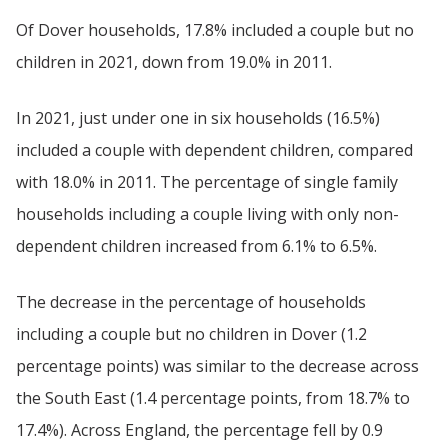
Of Dover households, 17.8% included a couple but no
children in 2021, down from 19.0% in 2011.
In 2021, just under one in six households (16.5%)
included a couple with dependent children, compared
with 18.0% in 2011. The percentage of single family
households including a couple living with only non-
dependent children increased from 6.1% to 6.5%.
The decrease in the percentage of households
including a couple but no children in Dover (1.2
percentage points) was similar to the decrease across
the South East (1.4 percentage points, from 18.7% to
17.4%). Across England, the percentage fell by 0.9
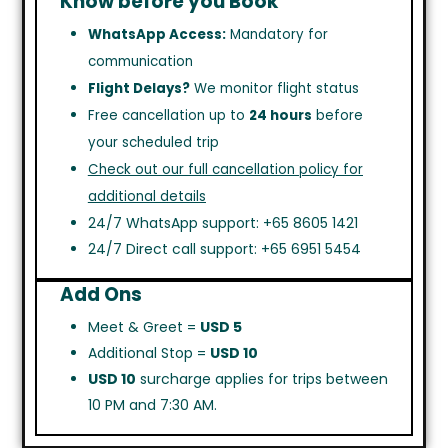
Know before you Book
WhatsApp Access:
Mandatory for
communication
Flight Delays?
We monitor flight status
Free cancellation up to
24 hours
before
your scheduled trip
Check out our full cancellation policy for
additional details
24/7 WhatsApp support: +65 8605 1421
24/7 Direct call support: +65 6951 5454
Add Ons
Meet & Greet =
USD 5
Additional Stop =
USD 10
USD 10
surcharge applies for trips between
10 PM and 7:30 AM.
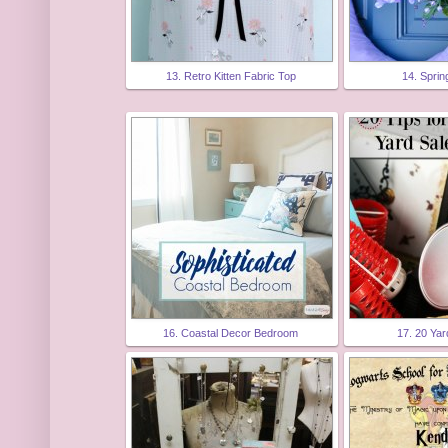
13. Retro Kitten Fabric Top
14. Spri
16. Coastal Decor Bedroom
17. 20 Yar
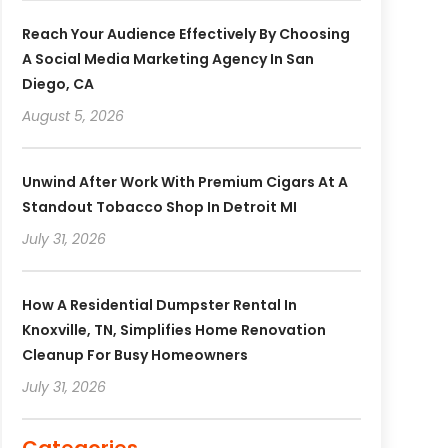
Reach Your Audience Effectively By Choosing
A Social Media Marketing Agency In San
Diego, CA
August 5, 2026
Unwind After Work With Premium Cigars At A
Standout Tobacco Shop In Detroit MI
July 31, 2026
How A Residential Dumpster Rental In
Knoxville, TN, Simplifies Home Renovation
Cleanup For Busy Homeowners
July 31, 2026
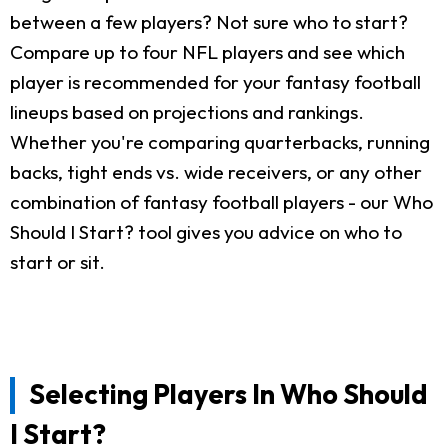
between a few players? Not sure who to start?
Compare up to four NFL players and see which
player is recommended for your fantasy football
lineups based on projections and rankings.
Whether you're comparing quarterbacks, running
backs, tight ends vs. wide receivers, or any other
combination of fantasy football players - our Who
Should I Start? tool gives you advice on who to
start or sit.
Selecting Players In Who Should
I Start?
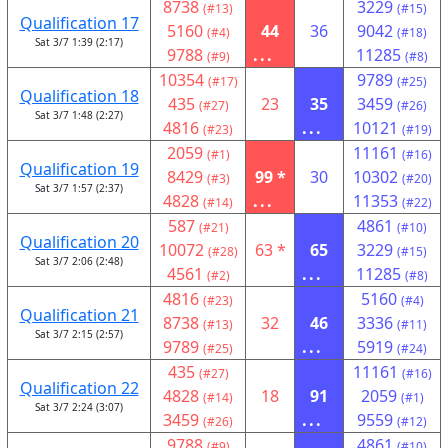
8738
3229
(#13)
(#15)
Qualification 17
5160
44
36
9042
(#4)
(#18)
Sat 3/7 1:39 (2:17)
9788
...
11285
(#9)
(#8)
10354
9789
(#17)
(#25)
Qualification 18
435
23
35
3459
(#27)
(#26)
Sat 3/7 1:48 (2:27)
4816
...
10121
(#23)
(#19)
2059
11161
(#1)
(#16)
Qualification 19
8429
99 *
30
10302
(#3)
(#20)
Sat 3/7 1:57 (2:37)
4828
...
11353
(#14)
(#22)
587
4861
(#21)
(#10)
Qualification 20
10072
63 *
65
3229
(#28)
(#15)
Sat 3/7 2:06 (2:48)
4561
...
11285
(#2)
(#8)
4816
5160
(#23)
(#4)
Qualification 21
8738
32
46
3336
(#13)
(#11)
Sat 3/7 2:15 (2:57)
9789
...
5919
(#25)
(#24)
435
11161
(#27)
(#16)
Qualification 22
4828
18
91
2059
(#14)
(#1)
Sat 3/7 2:24 (3:07)
3459
...
9559
(#26)
(#12)
9788
4861
(#9)
(#10)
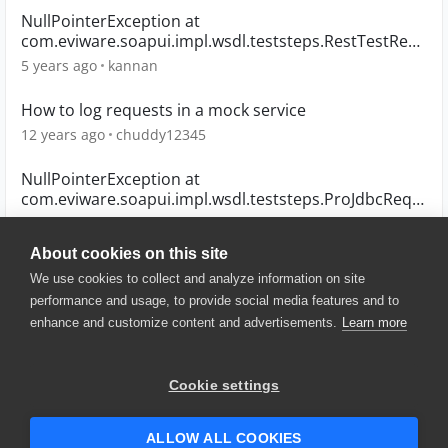
NullPointerException at
com.eviware.soapui.impl.wsdl.teststeps.RestTestReq
uestStep
5 years ago
kannan
How to log requests in a mock service
12 years ago
chuddy12345
NullPointerException at
com.eviware.soapui.impl.wsdl.teststeps.ProJdbcRequ
estTestStep
10 years ago
mneiferbag
About cookies on this site
We use cookies to collect and analyze information on site
performance and usage, to provide social media features and to
enhance and customize content and advertisements.
Learn more
© 2025 SmartBear Software. All
Rights Reserved.
Privacy
|
Terms of Use
|
Site
Cookie settings
Map
|
Website Terms of Use
|
Security
|
Community Terms of
Service
ALLOW ALL COOKIES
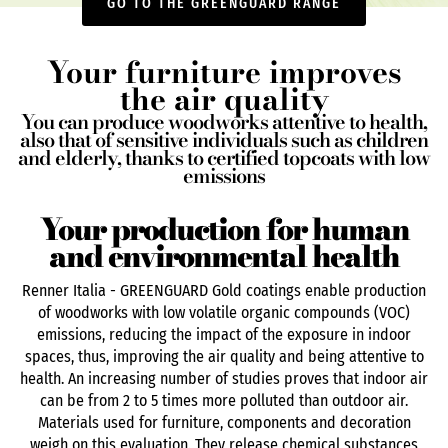
GO TO THE GREENGUARD RANGE
Your furniture improves
the air quality
You can produce woodworks attentive to health,
also that of sensitive individuals such as children
and elderly, thanks to certified topcoats with low
emissions
Your production for human
and environmental health
Renner Italia - GREENGUARD Gold coatings enable production
of woodworks with low volatile organic compounds (VOC)
emissions, reducing the impact of the exposure in indoor
spaces, thus, improving the air quality and being attentive to
health. An increasing number of studies proves that indoor air
can be from 2 to 5 times more polluted than outdoor air.
Materials used for furniture, components and decoration
weigh on this evaluation. They release chemical substances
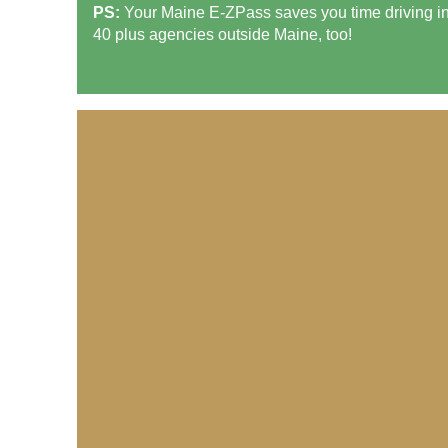
PS:
Your Maine
E-ZPass
saves you time driving i
40 plus agencies outside Maine, too!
________________
Written task:
Set down the entries above exactly, and keep every picture out of your copy.

Written answer:
Of Dover households, 17.8% included a couple but no
children in 2021, down from 19.0% in 2011.
In 2021, just under one in six households (16.5%)
included a couple with dependent children, compared
with 18.0% in 2011. The percentage of single family
households including a couple living with only non-
dependent children increased from 6.1% to 6.5%.
The decrease in the percentage of households
including a couple but no children in Dover (1.2
percentage points) was similar to the decrease across
the South East (1.4 percentage points, from 18.7% to
17.4%). Across England, the percentage fell by 0.9
Know before you Book
WhatsApp Access:
Mandatory for
communication
Flight Delays?
We monitor flight status
Free cancellation up to
24 hours
before
your scheduled trip
Check out our full cancellation policy for
additional details
24/7 WhatsApp support: +65 8605 1421
24/7 Direct call support: +65 6951 5454
Add Ons
Meet & Greet =
USD 5
Additional Stop =
USD 10
USD 10
surcharge applies for trips between
10 PM and 7:30 AM.
13. Retro Kitten Fabric Top
14. Spri
16. Coastal Decor Bedroom
17. 20 Yar
Reach Your Audience Effectively By Choosing
A Social Media Marketing Agency In San
Diego, CA
August 5, 2026
Unwind After Work With Premium Cigars At A
Standout Tobacco Shop In Detroit MI
July 31, 2026
How A Residential Dumpster Rental In
Knoxville, TN, Simplifies Home Renovation
Cleanup For Busy Homeowners
July 31, 2026
between a few players? Not sure who to start?
Compare up to four NFL players and see which
player is recommended for your fantasy football
lineups based on projections and rankings.
Whether you're comparing quarterbacks, running
backs, tight ends vs. wide receivers, or any other
combination of fantasy football players - our Who
Should I Start? tool gives you advice on who to
start or sit.
Selecting Players In Who Should
I Start?
8738
3229
(#13)
(#15)
Qualification 17
5160
44
36
9042
(#4)
(#18)
Sat 3/7 1:39 (2:17)
9788
...
11285
(#9)
(#8)
10354
9789
(#17)
(#25)
Qualification 18
435
23
35
3459
(#27)
(#26)
Sat 3/7 1:48 (2:27)
4816
...
10121
(#23)
(#19)
2059
11161
(#1)
(#16)
Qualification 19
8429
99 *
30
10302
(#3)
(#20)
Sat 3/7 1:57 (2:37)
4828
...
11353
(#14)
(#22)
587
4861
(#21)
(#10)
Qualification 20
10072
63 *
65
3229
(#28)
(#15)
Sat 3/7 2:06 (2:48)
4561
...
11285
(#2)
(#8)
4816
5160
(#23)
(#4)
Qualification 21
8738
32
46
3336
(#13)
(#11)
Sat 3/7 2:15 (2:57)
9789
...
5919
(#25)
(#24)
435
11161
(#27)
(#16)
Qualification 22
4828
18
91
2059
(#14)
(#1)
Sat 3/7 2:24 (3:07)
3459
...
9559
(#26)
(#12)
9788
4861
(#9)
(#10)
NullPointerException at
com.eviware.soapui.impl.wsdl.teststeps.RestTestReq
uestStep
5 years ago
kannan
How to log requests in a mock service
12 years ago
chuddy12345
NullPointerException at
com.eviware.soapui.impl.wsdl.teststeps.ProJdbcRequ
estTestStep
10 years ago
mneiferbag
About cookies on this site
We use cookies to collect and analyze information on site
performance and usage, to provide social media features and to
enhance and customize content and advertisements.
Learn more
© 2025 SmartBear Software. All
Rights Reserved.
Privacy
|
Terms of Use
|
Site
Cookie settings
Map
|
Website Terms of Use
|
Security
|
Community Terms of
Service
ALLOW ALL COOKIES
GO TO THE GREENGUARD RANGE
Your furniture improves
the air quality
You can produce woodworks attentive to health,
also that of sensitive individuals such as children
and elderly, thanks to certified topcoats with low
emissions
Your production for human
and environmental health
Renner Italia - GREENGUARD Gold coatings enable production
of woodworks with low volatile organic compounds (VOC)
emissions, reducing the impact of the exposure in indoor
spaces, thus, improving the air quality and being attentive to
health. An increasing number of studies proves that indoor air
can be from 2 to 5 times more polluted than outdoor air.
Materials used for furniture, components and decoration
weigh on this evaluation. They release chemical substances
PS:
Your Maine
E-ZPass
saves you time driving i
40 plus agencies outside Maine, too!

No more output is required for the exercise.